(Dataset rows)
%%
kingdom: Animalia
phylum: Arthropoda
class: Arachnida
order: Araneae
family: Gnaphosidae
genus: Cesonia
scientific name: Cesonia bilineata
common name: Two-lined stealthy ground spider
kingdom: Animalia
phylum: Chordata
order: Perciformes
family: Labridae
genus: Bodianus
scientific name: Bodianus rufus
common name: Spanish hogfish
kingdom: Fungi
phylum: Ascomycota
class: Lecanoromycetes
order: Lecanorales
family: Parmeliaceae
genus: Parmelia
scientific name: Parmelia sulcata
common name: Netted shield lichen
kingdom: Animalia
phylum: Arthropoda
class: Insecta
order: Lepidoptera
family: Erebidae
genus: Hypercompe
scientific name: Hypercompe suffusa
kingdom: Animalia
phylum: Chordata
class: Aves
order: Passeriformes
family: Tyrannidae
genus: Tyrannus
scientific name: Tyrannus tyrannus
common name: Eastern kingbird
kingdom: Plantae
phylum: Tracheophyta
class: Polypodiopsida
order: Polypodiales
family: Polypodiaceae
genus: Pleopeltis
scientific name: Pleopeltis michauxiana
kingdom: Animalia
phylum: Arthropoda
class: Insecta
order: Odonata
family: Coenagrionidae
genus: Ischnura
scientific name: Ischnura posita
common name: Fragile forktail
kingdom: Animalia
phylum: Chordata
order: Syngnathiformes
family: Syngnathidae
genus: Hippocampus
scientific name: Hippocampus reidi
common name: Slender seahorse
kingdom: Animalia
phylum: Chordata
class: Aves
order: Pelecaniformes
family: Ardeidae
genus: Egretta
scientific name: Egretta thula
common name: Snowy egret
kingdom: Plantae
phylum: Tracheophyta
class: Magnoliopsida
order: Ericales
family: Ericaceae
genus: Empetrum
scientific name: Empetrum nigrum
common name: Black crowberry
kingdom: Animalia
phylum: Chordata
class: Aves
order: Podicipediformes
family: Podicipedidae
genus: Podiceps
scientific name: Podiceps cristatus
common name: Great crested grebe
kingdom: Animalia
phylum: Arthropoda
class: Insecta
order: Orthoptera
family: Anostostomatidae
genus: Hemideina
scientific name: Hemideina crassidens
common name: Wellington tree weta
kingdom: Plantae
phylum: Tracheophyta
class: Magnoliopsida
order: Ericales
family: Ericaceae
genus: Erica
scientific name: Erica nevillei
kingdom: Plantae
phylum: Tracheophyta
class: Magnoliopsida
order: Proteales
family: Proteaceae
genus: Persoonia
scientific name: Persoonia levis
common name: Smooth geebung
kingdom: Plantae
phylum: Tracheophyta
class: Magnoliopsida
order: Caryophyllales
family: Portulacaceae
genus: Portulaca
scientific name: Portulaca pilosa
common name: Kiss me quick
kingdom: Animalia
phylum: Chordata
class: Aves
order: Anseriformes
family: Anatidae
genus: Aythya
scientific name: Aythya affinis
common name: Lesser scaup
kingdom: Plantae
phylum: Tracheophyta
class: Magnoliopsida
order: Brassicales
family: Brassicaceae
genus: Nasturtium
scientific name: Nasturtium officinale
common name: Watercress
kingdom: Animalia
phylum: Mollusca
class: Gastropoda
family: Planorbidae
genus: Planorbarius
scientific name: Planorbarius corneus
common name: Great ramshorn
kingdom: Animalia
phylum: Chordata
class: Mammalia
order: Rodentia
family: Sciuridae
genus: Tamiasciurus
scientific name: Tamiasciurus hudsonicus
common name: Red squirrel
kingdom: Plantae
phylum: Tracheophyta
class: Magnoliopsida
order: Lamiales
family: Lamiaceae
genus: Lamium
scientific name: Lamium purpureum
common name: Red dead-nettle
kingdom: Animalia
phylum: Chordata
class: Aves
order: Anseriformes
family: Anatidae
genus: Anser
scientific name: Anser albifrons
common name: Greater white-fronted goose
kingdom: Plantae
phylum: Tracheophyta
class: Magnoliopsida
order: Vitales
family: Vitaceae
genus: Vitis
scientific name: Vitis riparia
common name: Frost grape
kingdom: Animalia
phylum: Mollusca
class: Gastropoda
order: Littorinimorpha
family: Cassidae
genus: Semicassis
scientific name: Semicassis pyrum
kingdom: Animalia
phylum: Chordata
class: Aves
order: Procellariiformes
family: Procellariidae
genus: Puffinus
%%
- [Given instruction]: Copy out every line of the items above word for word, keeping the same order.

- [Finished exercise]:
kingdom: Animalia
phylum: Arthropoda
class: Arachnida
order: Araneae
family: Gnaphosidae
genus: Cesonia
scientific name: Cesonia bilineata
common name: Two-lined stealthy ground spider
kingdom: Animalia
phylum: Chordata
order: Perciformes
family: Labridae
genus: Bodianus
scientific name: Bodianus rufus
common name: Spanish hogfish
kingdom: Fungi
phylum: Ascomycota
class: Lecanoromycetes
order: Lecanorales
family: Parmeliaceae
genus: Parmelia
scientific name: Parmelia sulcata
common name: Netted shield lichen
kingdom: Animalia
phylum: Arthropoda
class: Insecta
order: Lepidoptera
family: Erebidae
genus: Hypercompe
scientific name: Hypercompe suffusa
kingdom: Animalia
phylum: Chordata
class: Aves
order: Passeriformes
family: Tyrannidae
genus: Tyrannus
scientific name: Tyrannus tyrannus
common name: Eastern kingbird
kingdom: Plantae
phylum: Tracheophyta
class: Polypodiopsida
order: Polypodiales
family: Polypodiaceae
genus: Pleopeltis
scientific name: Pleopeltis michauxiana
kingdom: Animalia
phylum: Arthropoda
class: Insecta
order: Odonata
family: Coenagrionidae
genus: Ischnura
scientific name: Ischnura posita
common name: Fragile forktail
kingdom: Animalia
phylum: Chordata
order: Syngnathiformes
family: Syngnathidae
genus: Hippocampus
scientific name: Hippocampus reidi
common name: Slender seahorse
kingdom: Animalia
phylum: Chordata
class: Aves
order: Pelecaniformes
family: Ardeidae
genus: Egretta
scientific name: Egretta thula
common name: Snowy egret
kingdom: Plantae
phylum: Tracheophyta
class: Magnoliopsida
order: Ericales
family: Ericaceae
genus: Empetrum
scientific name: Empetrum nigrum
common name: Black crowberry
kingdom: Animalia
phylum: Chordata
class: Aves
order: Podicipediformes
family: Podicipedidae
genus: Podiceps
scientific name: Podiceps cristatus
common name: Great crested grebe
kingdom: Animalia
phylum: Arthropoda
class: Insecta
order: Orthoptera
family: Anostostomatidae
genus: Hemideina
scientific name: Hemideina crassidens
common name: Wellington tree weta
kingdom: Plantae
phylum: Tracheophyta
class: Magnoliopsida
order: Ericales
family: Ericaceae
genus: Erica
scientific name: Erica nevillei
kingdom: Plantae
phylum: Tracheophyta
class: Magnoliopsida
order: Proteales
family: Proteaceae
genus: Persoonia
scientific name: Persoonia levis
common name: Smooth geebung
kingdom: Plantae
phylum: Tracheophyta
class: Magnoliopsida
order: Caryophyllales
family: Portulacaceae
genus: Portulaca
scientific name: Portulaca pilosa
common name: Kiss me quick
kingdom: Animalia
phylum: Chordata
class: Aves
order: Anseriformes
family: Anatidae
genus: Aythya
scientific name: Aythya affinis
common name: Lesser scaup
kingdom: Plantae
phylum: Tracheophyta
class: Magnoliopsida
order: Brassicales
family: Brassicaceae
genus: Nasturtium
scientific name: Nasturtium officinale
common name: Watercress
kingdom: Animalia
phylum: Mollusca
class: Gastropoda
family: Planorbidae
genus: Planorbarius
scientific name: Planorbarius corneus
common name: Great ramshorn
kingdom: Animalia
phylum: Chordata
class: Mammalia
order: Rodentia
family: Sciuridae
genus: Tamiasciurus
scientific name: Tamiasciurus hudsonicus
common name: Red squirrel
kingdom: Plantae
phylum: Tracheophyta
class: Magnoliopsida
order: Lamiales
family: Lamiaceae
genus: Lamium
scientific name: Lamium purpureum
common name: Red dead-nettle
kingdom: Animalia
phylum: Chordata
class: Aves
order: Anseriformes
family: Anatidae
genus: Anser
scientific name: Anser albifrons
common name: Greater white-fronted goose
kingdom: Plantae
phylum: Tracheophyta
class: Magnoliopsida
order: Vitales
family: Vitaceae
genus: Vitis
scientific name: Vitis riparia
common name: Frost grape
kingdom: Animalia
phylum: Mollusca
class: Gastropoda
order: Littorinimorpha
family: Cassidae
genus: Semicassis
scientific name: Semicassis pyrum
kingdom: Animalia
phylum: Chordata
class: Aves
order: Procellariiformes
family: Procellariidae
genus: Puffinus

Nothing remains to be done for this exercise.